Given task = Convert every line of the records below into a JSON list of strings, with one string per line and no blank lines. Include all the records.

— start —

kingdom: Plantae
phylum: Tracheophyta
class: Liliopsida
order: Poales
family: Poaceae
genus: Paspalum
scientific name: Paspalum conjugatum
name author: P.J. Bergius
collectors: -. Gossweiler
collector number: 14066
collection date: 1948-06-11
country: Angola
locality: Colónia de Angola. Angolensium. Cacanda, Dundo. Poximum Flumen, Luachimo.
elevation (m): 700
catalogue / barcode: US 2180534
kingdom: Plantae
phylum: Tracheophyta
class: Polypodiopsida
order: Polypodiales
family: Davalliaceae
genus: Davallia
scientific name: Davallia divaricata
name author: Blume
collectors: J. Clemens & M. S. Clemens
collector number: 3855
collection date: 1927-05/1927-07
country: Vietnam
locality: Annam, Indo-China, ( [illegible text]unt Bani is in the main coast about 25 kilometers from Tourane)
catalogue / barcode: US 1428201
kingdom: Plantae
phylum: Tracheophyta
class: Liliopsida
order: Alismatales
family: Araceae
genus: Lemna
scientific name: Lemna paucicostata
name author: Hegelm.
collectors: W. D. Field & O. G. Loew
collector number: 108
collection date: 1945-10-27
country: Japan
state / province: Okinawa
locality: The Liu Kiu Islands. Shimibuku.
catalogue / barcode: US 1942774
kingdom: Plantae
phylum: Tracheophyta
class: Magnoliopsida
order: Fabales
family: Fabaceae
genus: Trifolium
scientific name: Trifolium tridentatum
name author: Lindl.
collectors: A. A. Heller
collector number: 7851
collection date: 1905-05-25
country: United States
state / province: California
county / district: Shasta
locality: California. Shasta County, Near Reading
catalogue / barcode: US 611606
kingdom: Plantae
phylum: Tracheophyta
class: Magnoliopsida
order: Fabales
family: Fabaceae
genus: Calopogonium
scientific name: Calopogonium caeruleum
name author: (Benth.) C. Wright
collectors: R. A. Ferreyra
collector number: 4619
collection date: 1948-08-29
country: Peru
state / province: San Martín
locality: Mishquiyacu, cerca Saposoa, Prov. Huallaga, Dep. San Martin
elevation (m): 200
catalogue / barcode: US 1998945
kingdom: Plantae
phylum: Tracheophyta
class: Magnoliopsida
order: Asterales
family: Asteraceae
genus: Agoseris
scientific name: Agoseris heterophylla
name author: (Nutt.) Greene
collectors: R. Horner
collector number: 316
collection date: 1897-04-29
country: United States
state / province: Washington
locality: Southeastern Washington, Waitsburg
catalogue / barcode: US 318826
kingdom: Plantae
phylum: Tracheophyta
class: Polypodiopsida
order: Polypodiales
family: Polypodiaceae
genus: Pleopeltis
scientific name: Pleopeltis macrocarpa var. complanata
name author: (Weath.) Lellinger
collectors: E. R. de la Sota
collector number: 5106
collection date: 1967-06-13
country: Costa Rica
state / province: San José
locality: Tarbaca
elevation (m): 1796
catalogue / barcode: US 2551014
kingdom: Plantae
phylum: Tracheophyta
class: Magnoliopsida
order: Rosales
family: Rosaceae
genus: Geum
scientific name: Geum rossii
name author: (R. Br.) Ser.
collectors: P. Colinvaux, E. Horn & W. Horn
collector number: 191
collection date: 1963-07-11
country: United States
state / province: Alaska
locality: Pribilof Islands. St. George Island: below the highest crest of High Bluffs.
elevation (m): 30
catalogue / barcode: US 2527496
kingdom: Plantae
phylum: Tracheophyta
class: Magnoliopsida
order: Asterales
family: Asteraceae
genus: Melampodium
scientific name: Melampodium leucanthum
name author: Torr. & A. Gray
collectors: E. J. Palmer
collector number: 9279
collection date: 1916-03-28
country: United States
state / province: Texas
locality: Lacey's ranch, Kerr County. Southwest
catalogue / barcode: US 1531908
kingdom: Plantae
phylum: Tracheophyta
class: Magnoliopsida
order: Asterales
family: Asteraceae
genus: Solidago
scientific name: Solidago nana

— end —

Correct result =
[
  "kingdom: Plantae",
  "phylum: Tracheophyta",
  "class: Liliopsida",
  "order: Poales",
  "family: Poaceae",
  "genus: Paspalum",
  "scientific name: Paspalum conjugatum",
  "name author: P.J. Bergius",
  "collectors: -. Gossweiler",
  "collector number: 14066",
  "collection date: 1948-06-11",
  "country: Angola",
  "locality: Colónia de Angola. Angolensium. Cacanda, Dundo. Poximum Flumen, Luachimo.",
  "elevation (m): 700",
  "catalogue / barcode: US 2180534",
  "kingdom: Plantae",
  "phylum: Tracheophyta",
  "class: Polypodiopsida",
  "order: Polypodiales",
  "family: Davalliaceae",
  "genus: Davallia",
  "scientific name: Davallia divaricata",
  "name author: Blume",
  "collectors: J. Clemens & M. S. Clemens",
  "collector number: 3855",
  "collection date: 1927-05/1927-07",
  "country: Vietnam",
  "locality: Annam, Indo-China, ( [illegible text]unt Bani is in the main coast about 25 kilometers from Tourane)",
  "catalogue / barcode: US 1428201",
  "kingdom: Plantae",
  "phylum: Tracheophyta",
  "class: Liliopsida",
  "order: Alismatales",
  "family: Araceae",
  "genus: Lemna",
  "scientific name: Lemna paucicostata",
  "name author: Hegelm.",
  "collectors: W. D. Field & O. G. Loew",
  "collector number: 108",
  "collection date: 1945-10-27",
  "country: Japan",
  "state / province: Okinawa",
  "locality: The Liu Kiu Islands. Shimibuku.",
  "catalogue / barcode: US 1942774",
  "kingdom: Plantae",
  "phylum: Tracheophyta",
  "class: Magnoliopsida",
  "order: Fabales",
  "family: Fabaceae",
  "genus: Trifolium",
  "scientific name: Trifolium tridentatum",
  "name author: Lindl.",
  "collectors: A. A. Heller",
  "collector number: 7851",
  "collection date: 1905-05-25",
  "country: United States",
  "state / province: California",
  "county / district: Shasta",
  "locality: California. Shasta County, Near Reading",
  "catalogue / barcode: US 611606",
  "kingdom: Plantae",
  "phylum: Tracheophyta",
  "class: Magnoliopsida",
  "order: Fabales",
  "family: Fabaceae",
  "genus: Calopogonium",
  "scientific name: Calopogonium caeruleum",
  "name author: (Benth.) C. Wright",
  "collectors: R. A. Ferreyra",
  "collector number: 4619",
  "collection date: 1948-08-29",
  "country: Peru",
  "state / province: San Martín",
  "locality: Mishquiyacu, cerca Saposoa, Prov. Huallaga, Dep. San Martin",
  "elevation (m): 200",
  "catalogue / barcode: US 1998945",
  "kingdom: Plantae",
  "phylum: Tracheophyta",
  "class: Magnoliopsida",
  "order: Asterales",
  "family: Asteraceae",
  "genus: Agoseris",
  "scientific name: Agoseris heterophylla",
  "name author: (Nutt.) Greene",
  "collectors: R. Horner",
  "collector number: 316",
  "collection date: 1897-04-29",
  "country: United States",
  "state / province: Washington",
  "locality: Southeastern Washington, Waitsburg",
  "catalogue / barcode: US 318826",
  "kingdom: Plantae",
  "phylum: Tracheophyta",
  "class: Polypodiopsida",
  "order: Polypodiales",
  "family: Polypodiaceae",
  "genus: Pleopeltis",
  "scientific name: Pleopeltis macrocarpa var. complanata",
  "name author: (Weath.) Lellinger",
  "collectors: E. R. de la Sota",
  "collector number: 5106",
  "collection date: 1967-06-13",
  "country: Costa Rica",
  "state / province: San José",
  "locality: Tarbaca",
  "elevation (m): 1796",
  "catalogue / barcode: US 2551014",
  "kingdom: Plantae",
  "phylum: Tracheophyta",
  "class: Magnoliopsida",
  "order: Rosales",
  "family: Rosaceae",
  "genus: Geum",
  "scientific name: Geum rossii",
  "name author: (R. Br.) Ser.",
  "collectors: P. Colinvaux, E. Horn & W. Horn",
  "collector number: 191",
  "collection date: 1963-07-11",
  "country: United States",
  "state / province: Alaska",
  "locality: Pribilof Islands. St. George Island: below the highest crest of High Bluffs.",
  "elevation (m): 30",
  "catalogue / barcode: US 2527496",
  "kingdom: Plantae",
  "phylum: Tracheophyta",
  "class: Magnoliopsida",
  "order: Asterales",
  "family: Asteraceae",
  "genus: Melampodium",
  "scientific name: Melampodium leucanthum",
  "name author: Torr. & A. Gray",
  "collectors: E. J. Palmer",
  "collector number: 9279",
  "collection date: 1916-03-28",
  "country: United States",
  "state / province: Texas",
  "locality: Lacey's ranch, Kerr County. Southwest",
  "catalogue / barcode: US 1531908",
  "kingdom: Plantae",
  "phylum: Tracheophyta",
  "class: Magnoliopsida",
  "order: Asterales",
  "family: Asteraceae",
  "genus: Solidago",
  "scientific name: Solidago nana"
]